LUMEN CHRISTI B23

L’Enciclica Redemptoris Mater (V)

La fede non ha soltanto una dimensione soggettiva, cioè non è soltanto una realtà che riguarda la crescita spirituale della persona, ma possiede una dimensione oggettiva, cioè ci permette di partecipare al mistero di Cristo; la Madonna ha vissuto pienamente tale partecipazione

1 – La partecipazione al mistero della Redenzione

Gv 19,25-30: con il testo di Luca, questo passo è fondamentale per intendere il ruolo di Maria nella Redenzione e nella vita della Chiesa.

La partecipazione di Maria presenta in primo luogo una dimensione affettiva: la Madre, cioè, partecipa alla sofferenza redentrice del Figlio, e lo fa in modo unico.

Come il mistero della caduta riguarda l’umanità quale uomo-donna, così quello della Redenzione associa Maria a Gesù.

****

■ Usando le informazioni
(a) Rispondi a queste domande sull'estratto dedicato all'enciclica Redemptoris Mater:
(i) Oltre a quella soggettiva, quale altra dimensione possiede la fede?
(ii) Quale passo del Vangelo di Giovanni è indicato come fondamentale per intendere il ruolo di Maria nella Redenzione?
(iii) Quale dimensione presenta in primo luogo la partecipazione di Maria?
(b) Trascrivi senza modifiche una parte dell'estratto dedicato all'enciclica Redemptoris Mater, cominciando dalle parole "Gv 19,25-30: con" e fermandoti dopo "in modo unico.".
(c) Prosegui l'estratto dedicato all'enciclica Redemptoris Mater, riprendendo dopo la sua ultima frase.

****

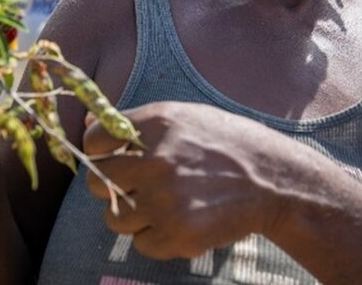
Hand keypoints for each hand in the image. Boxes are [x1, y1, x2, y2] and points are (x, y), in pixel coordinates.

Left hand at [83, 101, 283, 259]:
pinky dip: (156, 238)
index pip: (93, 142)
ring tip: (166, 204)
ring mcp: (166, 199)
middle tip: (139, 186)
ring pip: (116, 219)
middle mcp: (156, 159)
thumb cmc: (227, 144)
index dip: (100, 153)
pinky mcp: (178, 234)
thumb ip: (135, 122)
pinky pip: (141, 244)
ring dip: (134, 216)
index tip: (114, 159)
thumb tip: (87, 122)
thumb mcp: (183, 117)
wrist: (274, 181)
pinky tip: (182, 220)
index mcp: (156, 123)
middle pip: (97, 184)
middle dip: (113, 187)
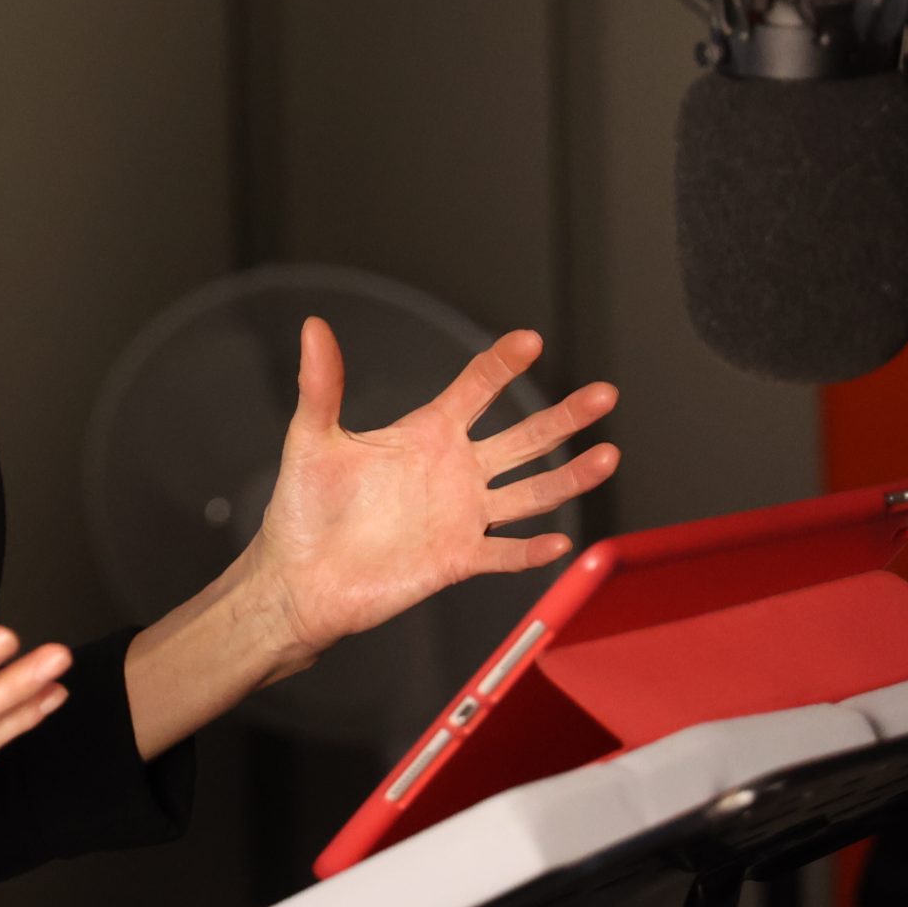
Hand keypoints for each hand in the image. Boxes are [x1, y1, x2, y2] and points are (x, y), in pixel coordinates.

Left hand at [238, 318, 618, 674]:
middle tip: (604, 394)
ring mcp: (461, 515)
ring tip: (608, 456)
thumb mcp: (311, 439)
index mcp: (425, 433)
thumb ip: (321, 385)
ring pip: (531, 492)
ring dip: (569, 477)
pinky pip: (506, 553)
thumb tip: (313, 327)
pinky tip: (560, 540)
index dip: (503, 364)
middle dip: (564, 416)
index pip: (477, 388)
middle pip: (523, 436)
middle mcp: (454, 469)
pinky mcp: (458, 559)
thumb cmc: (304, 509)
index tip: (529, 340)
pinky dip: (533, 550)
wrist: (299, 578)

****

■ Risposte ai compiti
(a)
(i) Una dimensione oggettiva.
(ii) Gv 19,25-30.
(iii) Una dimensione affettiva.

(b)
Gv 19,25-30: con il testo di Luca, questo passo è fondamentale per intendere il ruolo di Maria nella Redenzione e nella vita della Chiesa.

La partecipazione di Maria presenta in primo luogo una dimensione affettiva: la Madre, cioè, partecipa alla sofferenza redentrice del Figlio, e lo fa in modo unico.

(c)
RM n.19: “Sì, veramente… per mezzo di Maria”.

In tal senso Maria rappresenta tutta l’umanità in quanto si unisce a Cristo per mezzo della fede viva.

2 – Dalla maternità fisica a quella spirituale

È vero che la maternità fisica di Maria costituisce un privilegio del tutto singolare, ma il Vangelo insiste sul fatto che tale maternità si accompagna necessariamente alla cooperazione nella fede al mistero della Redenzione; in tal modo la maternità di Maria diventa spirituale.

Questo è il senso dei due brani del Vangelo che proclamano beati quelli che ascoltano la Parola di Dio e la mettono in pratica. Cooperando essa stessa al mistero del Figlio, mediante la fede, la Madonna va considerata la prima discepola.

RM n.20: “Se mediante la fede….o a chiunque altro”.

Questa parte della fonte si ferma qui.